= Arena of Death (game) =

Board game

Ares #4 (September 1980) contained Arena of Death. Art by Joe Jusko.

Arena of Death is a fantasy combat board game published by Simulations Publications, Inc. (SPI) in 1980.

==Gameplay==
Arena of Death is a game that uses the combat system from the first edition of DragonQuest to conduct gladiator combat in an arena, and players take on the combat roles of various fantasy creatures and warriors.

==Publication history==
SPI published the fantasy role-playing game DragonQuest in 1980. As game historian Shannon Appelcline noted, the combat system was very good, saying, "the strength of the combat system was shown by SPI's release of a board game using the same mechanics called Arena of Death (1980)."

SPI published it as a pull-out board game titled Arena of Death in Issue #4 of Moves (September 1980). The game was also released as a boxed game.

[Extracted records]
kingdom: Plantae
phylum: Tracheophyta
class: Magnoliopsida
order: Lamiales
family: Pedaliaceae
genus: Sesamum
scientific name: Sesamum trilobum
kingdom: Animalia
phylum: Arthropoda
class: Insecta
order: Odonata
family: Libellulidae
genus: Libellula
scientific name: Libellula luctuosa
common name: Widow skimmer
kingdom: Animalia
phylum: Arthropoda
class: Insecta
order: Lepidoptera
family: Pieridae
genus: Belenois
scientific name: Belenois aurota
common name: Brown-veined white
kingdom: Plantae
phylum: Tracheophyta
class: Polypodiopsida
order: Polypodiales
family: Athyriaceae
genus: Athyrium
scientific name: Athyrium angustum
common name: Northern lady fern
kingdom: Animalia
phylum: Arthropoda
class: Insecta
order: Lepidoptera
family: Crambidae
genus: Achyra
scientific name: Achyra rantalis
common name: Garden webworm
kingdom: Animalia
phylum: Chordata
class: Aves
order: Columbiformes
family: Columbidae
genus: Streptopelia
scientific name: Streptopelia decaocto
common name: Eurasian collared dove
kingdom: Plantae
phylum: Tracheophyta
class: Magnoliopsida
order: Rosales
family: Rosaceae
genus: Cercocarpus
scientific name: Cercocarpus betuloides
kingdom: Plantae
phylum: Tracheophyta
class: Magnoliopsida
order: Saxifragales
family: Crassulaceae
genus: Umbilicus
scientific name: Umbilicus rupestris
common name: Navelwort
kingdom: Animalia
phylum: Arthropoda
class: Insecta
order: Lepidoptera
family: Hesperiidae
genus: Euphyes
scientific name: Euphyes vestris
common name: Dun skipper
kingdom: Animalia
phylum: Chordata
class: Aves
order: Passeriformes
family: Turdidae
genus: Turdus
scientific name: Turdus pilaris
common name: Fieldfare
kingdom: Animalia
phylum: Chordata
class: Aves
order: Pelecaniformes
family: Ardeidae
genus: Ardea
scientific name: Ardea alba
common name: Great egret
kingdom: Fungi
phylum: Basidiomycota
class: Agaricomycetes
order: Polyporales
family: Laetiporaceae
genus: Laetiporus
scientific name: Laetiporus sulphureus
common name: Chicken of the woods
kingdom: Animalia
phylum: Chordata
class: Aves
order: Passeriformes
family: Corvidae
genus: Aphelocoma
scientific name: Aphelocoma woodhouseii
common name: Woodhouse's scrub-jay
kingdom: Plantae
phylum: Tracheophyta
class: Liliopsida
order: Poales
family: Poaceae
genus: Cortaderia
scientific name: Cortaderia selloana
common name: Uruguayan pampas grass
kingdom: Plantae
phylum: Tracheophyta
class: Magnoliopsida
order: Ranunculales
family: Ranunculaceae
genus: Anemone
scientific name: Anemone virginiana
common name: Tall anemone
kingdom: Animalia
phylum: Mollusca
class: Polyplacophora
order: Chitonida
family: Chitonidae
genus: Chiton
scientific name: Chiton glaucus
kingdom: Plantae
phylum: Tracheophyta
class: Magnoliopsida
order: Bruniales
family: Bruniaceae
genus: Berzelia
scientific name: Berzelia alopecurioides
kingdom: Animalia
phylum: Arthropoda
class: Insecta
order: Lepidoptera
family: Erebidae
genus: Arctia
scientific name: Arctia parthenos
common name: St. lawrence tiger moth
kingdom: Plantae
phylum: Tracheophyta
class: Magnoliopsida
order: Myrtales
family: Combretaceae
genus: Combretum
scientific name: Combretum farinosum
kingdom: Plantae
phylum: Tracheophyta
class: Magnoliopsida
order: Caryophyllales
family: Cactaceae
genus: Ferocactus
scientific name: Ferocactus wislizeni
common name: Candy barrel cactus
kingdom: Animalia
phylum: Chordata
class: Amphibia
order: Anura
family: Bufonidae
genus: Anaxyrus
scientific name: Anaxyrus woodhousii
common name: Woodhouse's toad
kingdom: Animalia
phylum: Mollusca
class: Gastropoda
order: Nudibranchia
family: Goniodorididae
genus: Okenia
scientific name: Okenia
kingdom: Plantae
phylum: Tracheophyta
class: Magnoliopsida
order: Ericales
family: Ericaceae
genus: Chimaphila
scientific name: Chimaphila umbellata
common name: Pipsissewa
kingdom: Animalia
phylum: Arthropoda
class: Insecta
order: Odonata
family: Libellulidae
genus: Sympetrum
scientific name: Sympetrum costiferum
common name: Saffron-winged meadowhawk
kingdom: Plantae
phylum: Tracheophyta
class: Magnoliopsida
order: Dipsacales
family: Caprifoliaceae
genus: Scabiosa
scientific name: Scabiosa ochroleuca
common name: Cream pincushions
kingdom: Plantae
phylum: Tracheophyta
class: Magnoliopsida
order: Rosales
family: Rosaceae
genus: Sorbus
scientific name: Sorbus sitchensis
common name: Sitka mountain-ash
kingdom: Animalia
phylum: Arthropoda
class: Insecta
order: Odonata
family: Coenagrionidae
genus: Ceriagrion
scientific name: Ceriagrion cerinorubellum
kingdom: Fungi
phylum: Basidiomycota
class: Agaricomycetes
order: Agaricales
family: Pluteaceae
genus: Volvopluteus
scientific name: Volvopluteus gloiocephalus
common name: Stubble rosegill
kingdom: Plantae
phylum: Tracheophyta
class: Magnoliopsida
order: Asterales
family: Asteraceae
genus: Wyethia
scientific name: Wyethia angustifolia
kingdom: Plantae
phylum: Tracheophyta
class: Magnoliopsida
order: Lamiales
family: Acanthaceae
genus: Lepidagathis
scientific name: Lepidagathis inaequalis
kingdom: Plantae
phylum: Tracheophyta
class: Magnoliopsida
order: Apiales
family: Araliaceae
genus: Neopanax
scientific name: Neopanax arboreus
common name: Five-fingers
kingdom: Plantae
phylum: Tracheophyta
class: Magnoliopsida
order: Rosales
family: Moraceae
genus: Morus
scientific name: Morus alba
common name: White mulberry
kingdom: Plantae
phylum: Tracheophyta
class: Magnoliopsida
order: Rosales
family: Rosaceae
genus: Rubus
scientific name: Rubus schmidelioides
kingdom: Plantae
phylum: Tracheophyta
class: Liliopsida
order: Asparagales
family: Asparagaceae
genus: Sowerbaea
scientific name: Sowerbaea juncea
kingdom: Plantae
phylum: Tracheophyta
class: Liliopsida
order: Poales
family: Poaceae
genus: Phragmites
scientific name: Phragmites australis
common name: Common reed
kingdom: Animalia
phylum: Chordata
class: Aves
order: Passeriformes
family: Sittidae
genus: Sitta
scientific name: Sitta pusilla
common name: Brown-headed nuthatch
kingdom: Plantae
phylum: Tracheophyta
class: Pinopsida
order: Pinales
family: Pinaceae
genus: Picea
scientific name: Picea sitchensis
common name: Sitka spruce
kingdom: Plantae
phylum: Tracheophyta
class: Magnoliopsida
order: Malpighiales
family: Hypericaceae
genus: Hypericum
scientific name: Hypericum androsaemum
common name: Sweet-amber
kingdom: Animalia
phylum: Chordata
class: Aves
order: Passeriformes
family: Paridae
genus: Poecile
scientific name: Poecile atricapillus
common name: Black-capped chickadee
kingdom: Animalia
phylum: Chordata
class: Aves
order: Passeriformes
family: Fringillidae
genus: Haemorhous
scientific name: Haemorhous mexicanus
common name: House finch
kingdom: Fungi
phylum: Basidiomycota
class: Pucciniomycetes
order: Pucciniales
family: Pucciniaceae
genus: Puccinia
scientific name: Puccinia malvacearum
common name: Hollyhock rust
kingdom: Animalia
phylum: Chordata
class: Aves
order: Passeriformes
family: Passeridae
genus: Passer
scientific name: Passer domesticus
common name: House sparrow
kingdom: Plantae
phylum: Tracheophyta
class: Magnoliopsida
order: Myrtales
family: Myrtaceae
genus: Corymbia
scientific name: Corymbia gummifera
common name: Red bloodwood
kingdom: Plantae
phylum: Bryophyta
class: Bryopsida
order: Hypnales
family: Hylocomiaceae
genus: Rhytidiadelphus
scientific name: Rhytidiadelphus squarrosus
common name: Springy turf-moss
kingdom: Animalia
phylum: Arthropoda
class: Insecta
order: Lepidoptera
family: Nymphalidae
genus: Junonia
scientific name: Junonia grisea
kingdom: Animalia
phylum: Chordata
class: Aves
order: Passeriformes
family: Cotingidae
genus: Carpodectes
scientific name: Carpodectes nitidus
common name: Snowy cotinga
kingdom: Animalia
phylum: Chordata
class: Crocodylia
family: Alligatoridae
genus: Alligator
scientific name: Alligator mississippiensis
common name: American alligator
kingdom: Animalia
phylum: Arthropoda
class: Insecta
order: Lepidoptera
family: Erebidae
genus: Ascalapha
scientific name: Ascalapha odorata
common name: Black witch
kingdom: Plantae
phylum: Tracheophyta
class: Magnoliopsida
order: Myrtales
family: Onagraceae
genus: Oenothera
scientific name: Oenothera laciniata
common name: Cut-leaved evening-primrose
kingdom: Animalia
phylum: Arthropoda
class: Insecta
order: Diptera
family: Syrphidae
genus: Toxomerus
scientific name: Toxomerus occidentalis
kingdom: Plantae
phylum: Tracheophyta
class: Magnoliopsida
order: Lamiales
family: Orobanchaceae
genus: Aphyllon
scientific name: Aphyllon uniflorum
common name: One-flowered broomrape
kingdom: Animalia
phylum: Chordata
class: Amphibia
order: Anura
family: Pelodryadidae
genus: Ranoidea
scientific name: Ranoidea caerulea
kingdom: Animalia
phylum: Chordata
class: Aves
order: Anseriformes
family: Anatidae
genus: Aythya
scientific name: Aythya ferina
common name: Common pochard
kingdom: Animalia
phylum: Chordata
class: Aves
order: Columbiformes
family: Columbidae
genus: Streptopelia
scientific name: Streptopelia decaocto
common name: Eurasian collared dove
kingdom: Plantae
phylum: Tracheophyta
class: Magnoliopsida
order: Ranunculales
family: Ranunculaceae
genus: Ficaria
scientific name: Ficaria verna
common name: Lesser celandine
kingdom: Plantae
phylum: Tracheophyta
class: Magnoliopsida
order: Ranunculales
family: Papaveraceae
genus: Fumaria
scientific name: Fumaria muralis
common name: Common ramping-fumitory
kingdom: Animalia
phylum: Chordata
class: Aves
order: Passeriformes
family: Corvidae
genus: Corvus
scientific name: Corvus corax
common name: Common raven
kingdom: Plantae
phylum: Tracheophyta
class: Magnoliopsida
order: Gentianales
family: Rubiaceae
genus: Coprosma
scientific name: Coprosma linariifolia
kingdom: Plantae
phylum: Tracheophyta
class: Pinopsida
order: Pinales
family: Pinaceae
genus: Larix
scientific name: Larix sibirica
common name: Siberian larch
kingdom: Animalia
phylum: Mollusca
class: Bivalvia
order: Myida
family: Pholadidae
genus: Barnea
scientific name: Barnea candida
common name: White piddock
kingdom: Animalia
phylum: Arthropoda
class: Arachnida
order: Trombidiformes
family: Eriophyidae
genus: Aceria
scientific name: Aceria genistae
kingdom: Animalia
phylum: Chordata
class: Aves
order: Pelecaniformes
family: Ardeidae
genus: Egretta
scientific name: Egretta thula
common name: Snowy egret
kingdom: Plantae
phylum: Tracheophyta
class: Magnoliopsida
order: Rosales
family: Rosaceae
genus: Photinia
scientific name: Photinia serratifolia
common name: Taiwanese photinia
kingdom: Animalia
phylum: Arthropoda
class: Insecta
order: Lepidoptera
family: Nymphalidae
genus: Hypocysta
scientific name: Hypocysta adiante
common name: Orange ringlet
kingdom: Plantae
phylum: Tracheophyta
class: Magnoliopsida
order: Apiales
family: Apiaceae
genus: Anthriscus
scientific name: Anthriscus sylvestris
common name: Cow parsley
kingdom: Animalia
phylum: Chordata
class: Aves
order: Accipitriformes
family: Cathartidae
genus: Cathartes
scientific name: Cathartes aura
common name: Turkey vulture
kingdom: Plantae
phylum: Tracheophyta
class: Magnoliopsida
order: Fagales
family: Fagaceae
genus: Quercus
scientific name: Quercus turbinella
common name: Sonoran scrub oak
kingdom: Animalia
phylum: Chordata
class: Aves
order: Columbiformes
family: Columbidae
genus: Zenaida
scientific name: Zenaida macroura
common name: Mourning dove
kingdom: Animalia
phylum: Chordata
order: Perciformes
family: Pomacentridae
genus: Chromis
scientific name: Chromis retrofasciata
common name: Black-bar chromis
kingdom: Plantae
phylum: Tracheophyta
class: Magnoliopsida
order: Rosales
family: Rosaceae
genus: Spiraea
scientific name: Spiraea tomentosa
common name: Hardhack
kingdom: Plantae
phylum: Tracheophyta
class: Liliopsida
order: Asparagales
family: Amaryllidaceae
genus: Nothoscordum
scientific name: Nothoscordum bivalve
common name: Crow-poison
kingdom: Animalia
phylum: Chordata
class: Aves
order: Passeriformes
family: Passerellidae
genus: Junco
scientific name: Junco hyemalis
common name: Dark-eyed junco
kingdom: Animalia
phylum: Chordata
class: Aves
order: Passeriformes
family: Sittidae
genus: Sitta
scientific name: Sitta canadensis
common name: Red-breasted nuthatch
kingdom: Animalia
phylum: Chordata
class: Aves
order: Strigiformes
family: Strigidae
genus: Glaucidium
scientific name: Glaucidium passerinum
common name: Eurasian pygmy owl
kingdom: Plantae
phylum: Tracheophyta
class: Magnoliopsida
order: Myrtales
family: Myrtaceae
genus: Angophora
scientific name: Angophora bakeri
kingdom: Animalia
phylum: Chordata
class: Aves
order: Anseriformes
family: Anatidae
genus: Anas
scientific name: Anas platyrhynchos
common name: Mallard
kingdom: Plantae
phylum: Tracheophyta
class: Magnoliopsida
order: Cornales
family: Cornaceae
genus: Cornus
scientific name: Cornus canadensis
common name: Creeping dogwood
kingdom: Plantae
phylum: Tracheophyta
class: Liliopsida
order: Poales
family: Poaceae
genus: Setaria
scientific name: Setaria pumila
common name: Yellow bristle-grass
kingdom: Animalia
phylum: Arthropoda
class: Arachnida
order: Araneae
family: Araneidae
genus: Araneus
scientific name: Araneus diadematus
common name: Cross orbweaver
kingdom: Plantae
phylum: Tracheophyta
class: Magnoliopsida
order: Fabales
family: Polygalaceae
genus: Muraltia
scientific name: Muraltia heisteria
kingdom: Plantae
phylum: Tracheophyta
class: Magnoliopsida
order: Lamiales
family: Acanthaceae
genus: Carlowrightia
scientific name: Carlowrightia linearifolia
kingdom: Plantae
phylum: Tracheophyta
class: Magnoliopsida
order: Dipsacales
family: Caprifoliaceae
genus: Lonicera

● **REQUIRED ACTION 1**: Summarize the article on the Arena of Death board game in two sentences.
● **REQUIRED ACTION 2**: Pick up the article on the Arena of Death board game after its last sentence and continue it.

● **TASK ANSWER 1**: Arena of Death is a fantasy combat board game that SPI published in 1980, using the combat system from the first edition of DragonQuest for gladiator combat in an arena, with players taking on the combat roles of fantasy creatures and warriors. Game historian Shannon Appelcline cited it as showing the strength of DragonQuest's combat system, and it was released both as a pull-out board game and as a boxed game.

● **TASK ANSWER 2**:
==Reception==
In Issue 38 of The Space Gamer, Eric Paperman was not overly impressed, saying, "The only people to whom I can recommend this game are fantasy role-players interested in adapting Arena of Deaths combat and maneuver rules for use with their FRPG. DragonQuest is probably a better buy; for [a slightly higher price] you get monsters, magic, and other skills, and a slightly more complete combat and character generation system."

Almost 35 years after the game's publication, Shannon Appelcline noted that there were some issues when the game was first released, writing "there was some awkwardness in the combat system that wouldn't be entirely addressed for several years."